アールヌーヴォーは、ジャポニズム(ヨーロッパで見られた日本趣味・日本心酔のこと)の影響を強く受けていると言われています。というのも、アールヌーヴォーが花開いた19世紀後半には、ヨーロッパ各地で万国博覧会が開催され、日本の浮世絵版画、陶器や漆器などが出品され、ヨーロッパで日本美術に対する関心がより高まっていました。

その中で、日本美術に接したガレは、モチーフや形象、構図、色彩など日本美術の影響を受けた作品をたくさん制作していきます。

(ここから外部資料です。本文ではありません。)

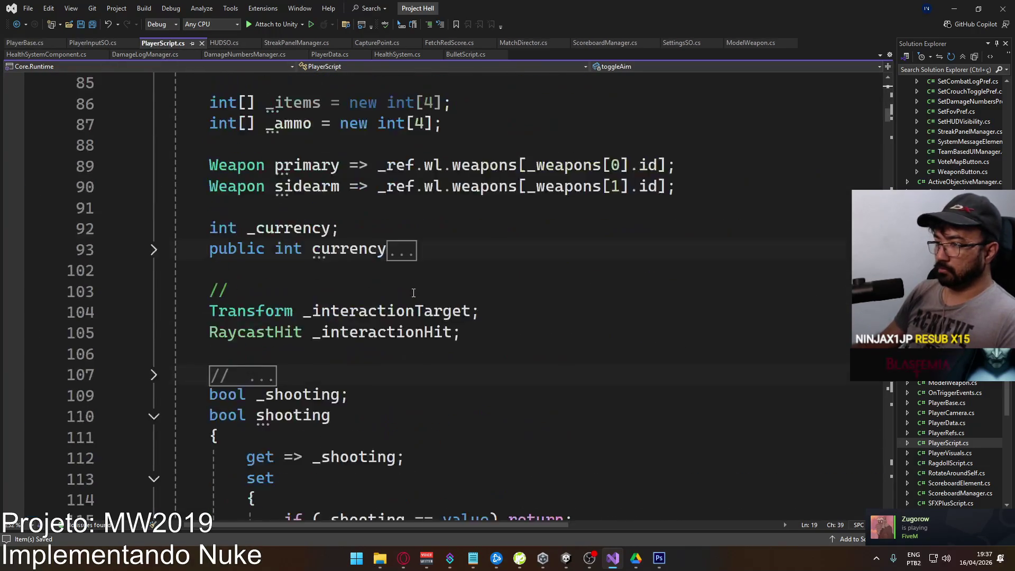
pyautogui.scroll(5, 416, 300)
pyautogui.click(403, 207)
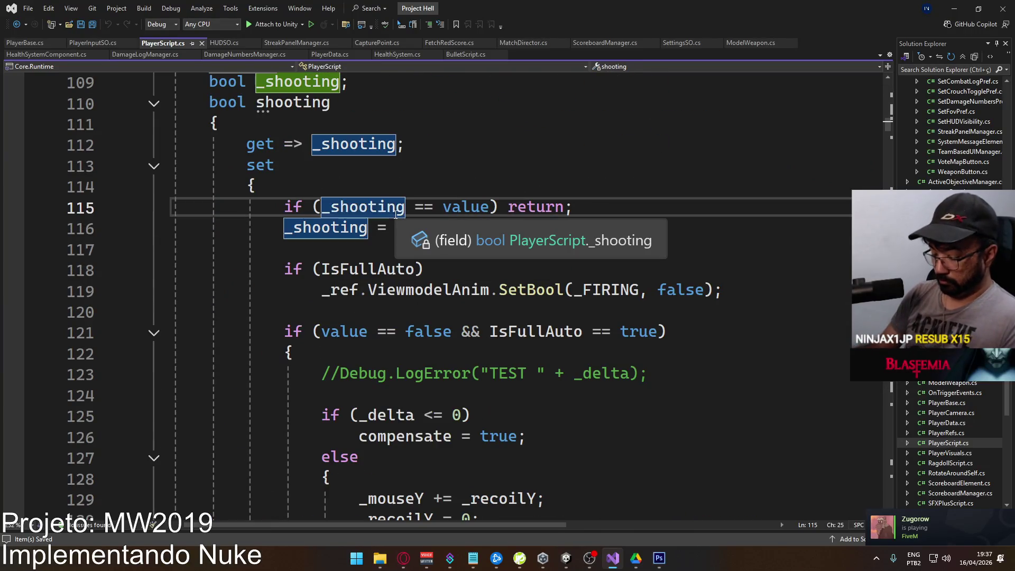
pyautogui.press('ctrl+m')
pyautogui.press('ctrl+l')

例えば、葛飾北斎の絵手本『北斎漫画』の中に描かれている鯉や蛙をモチーフにした作品や、水墨画の影響が見受けられる黒のコントラストを重ね合わせて表現した「悲しみの花瓶」シリーズ、また、ガレが家具に描いた文様には、広重の『名所江戸百景』の近景をクローズアップし極端に遠近感を強調した構図の影響と考えられるデザインもあります。

日本美術の影響を受けたガレの作品ですが、しかし、単なる日本趣味の受容に終らず他の要素と折衷させながら、幻想的かつ独創的な独自の表現方法を展開し、特異な世界を確立しています。

ガレの制作した魅力あふれる作品は、今後も世界の人々から愛される芸術品であり続けると思いますし、私も大ファンです。